Но звонили ему очень редко. Ведь искать защиты у чужого человека от своего, родного, – наверное, хуже этого ничего не бывает.
Нейман замечал, что почти все женщины, обращавшиеся к нему, чувствовали себя неловко, словно сами были в чем-то виноваты. Иррациональное чувство стыда за никчемного мужа смешивалось с комплексом Павлика Морозова. Они считали, что, обращаясь в организацию, предают мужа. Приходилось объяснять, что предали не они, предали их.
Увы, он взял на себя очень грустную миссию. Но именно поэтому Владимир Валентинович не собирался отступать.

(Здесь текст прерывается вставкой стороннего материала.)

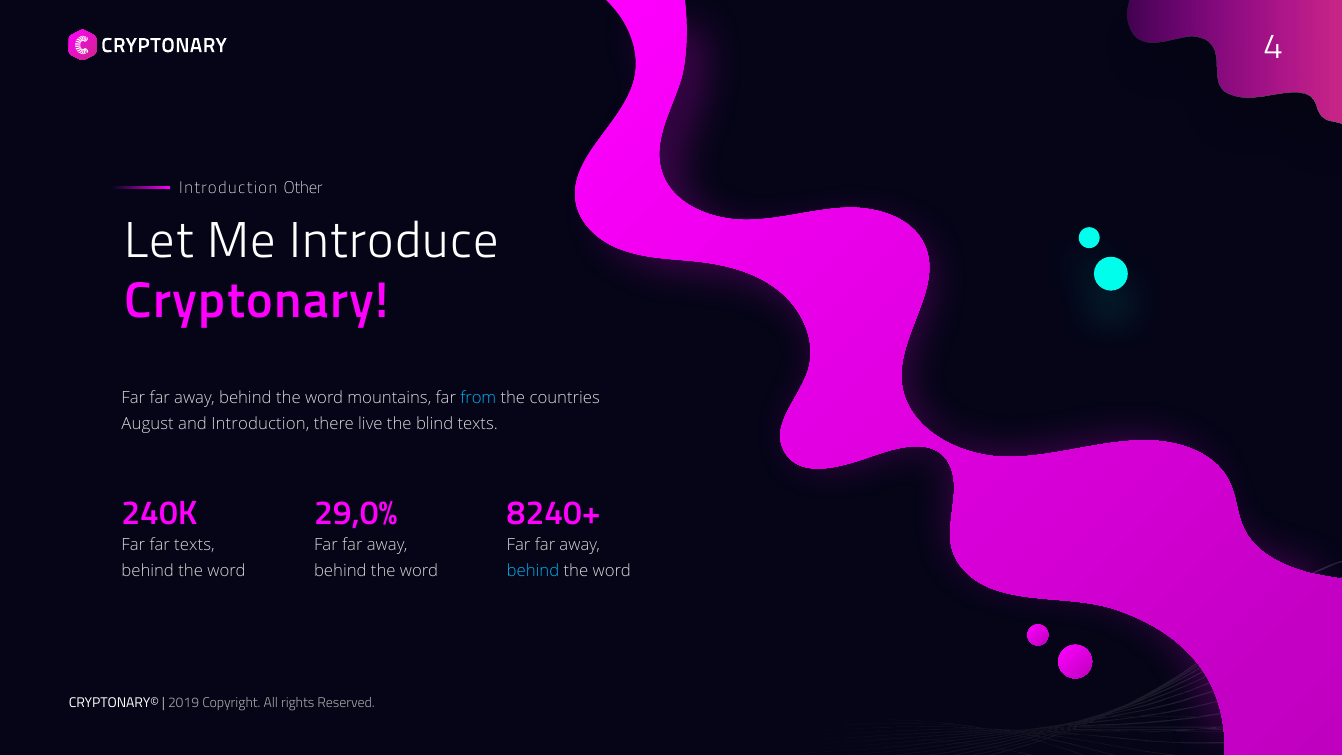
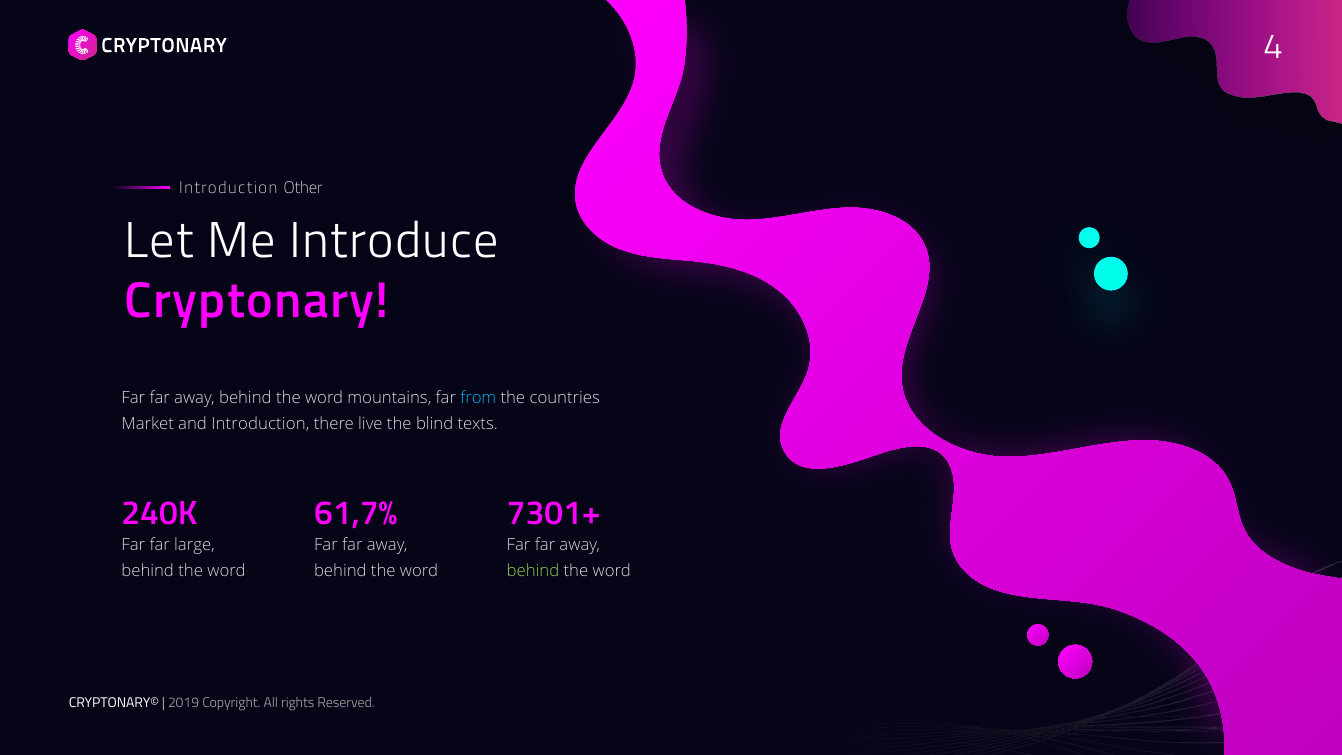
August: August -> Market
29,0%: 29,0% -> 61,7%
8240+: 8240+ -> 7301+
far texts: texts -> large
behind at (533, 571) colour: light blue -> light green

Чтобы добавить в свою деятельность хоть немного позитива, Нейман открыл курсы по самообороне для женщин. В юности он серьезно занимался самбо, потом старался поддерживать форму, и мог научить неискушенного человека азам этого искусства. Помещение предоставил Дворец культуры. Директор, дама средних лет, узнав, ради какого благого дела старается Нейман, даже не стала брать с него арендную плату, запросила только за уборку – такую смешную сумму, что, раскидав ее на всех записавшихся женщин, получили по сто рублей в месяц. Себе он ничего не брал. С детства был приучен, что общественная работа – это бесплатная работа, которая несет награду в самой себе. В секцию записалось около тридцати женщин, во главе с Дорой и Ларисой. Большинство были сотрудницами больницы, и целью они имели не обороняться от мужа, а просто почти бесплатно позаниматься спортом. Нейман потратил много сил, чтобы заманить в свой кружок Кристину Петровну, но та не поддалась. Она ходила на фитнес.
– Нет, капраз, покуда вы только утираете слезы жертвам, а не наказываете обидчиков, я не вступлю в ваши дурацкие ряды, – отрезала Кристина. – Впрочем, для статистики можете записать меня почетным членом.
– А по нечетным не хотите? – обиделся Владимир Валентинович. – За что вам такая честь?
– Я тоже борюсь с насилием в семье. На свой лад, но эффективно. Я не создаю семью – самый надежный способ из возможных.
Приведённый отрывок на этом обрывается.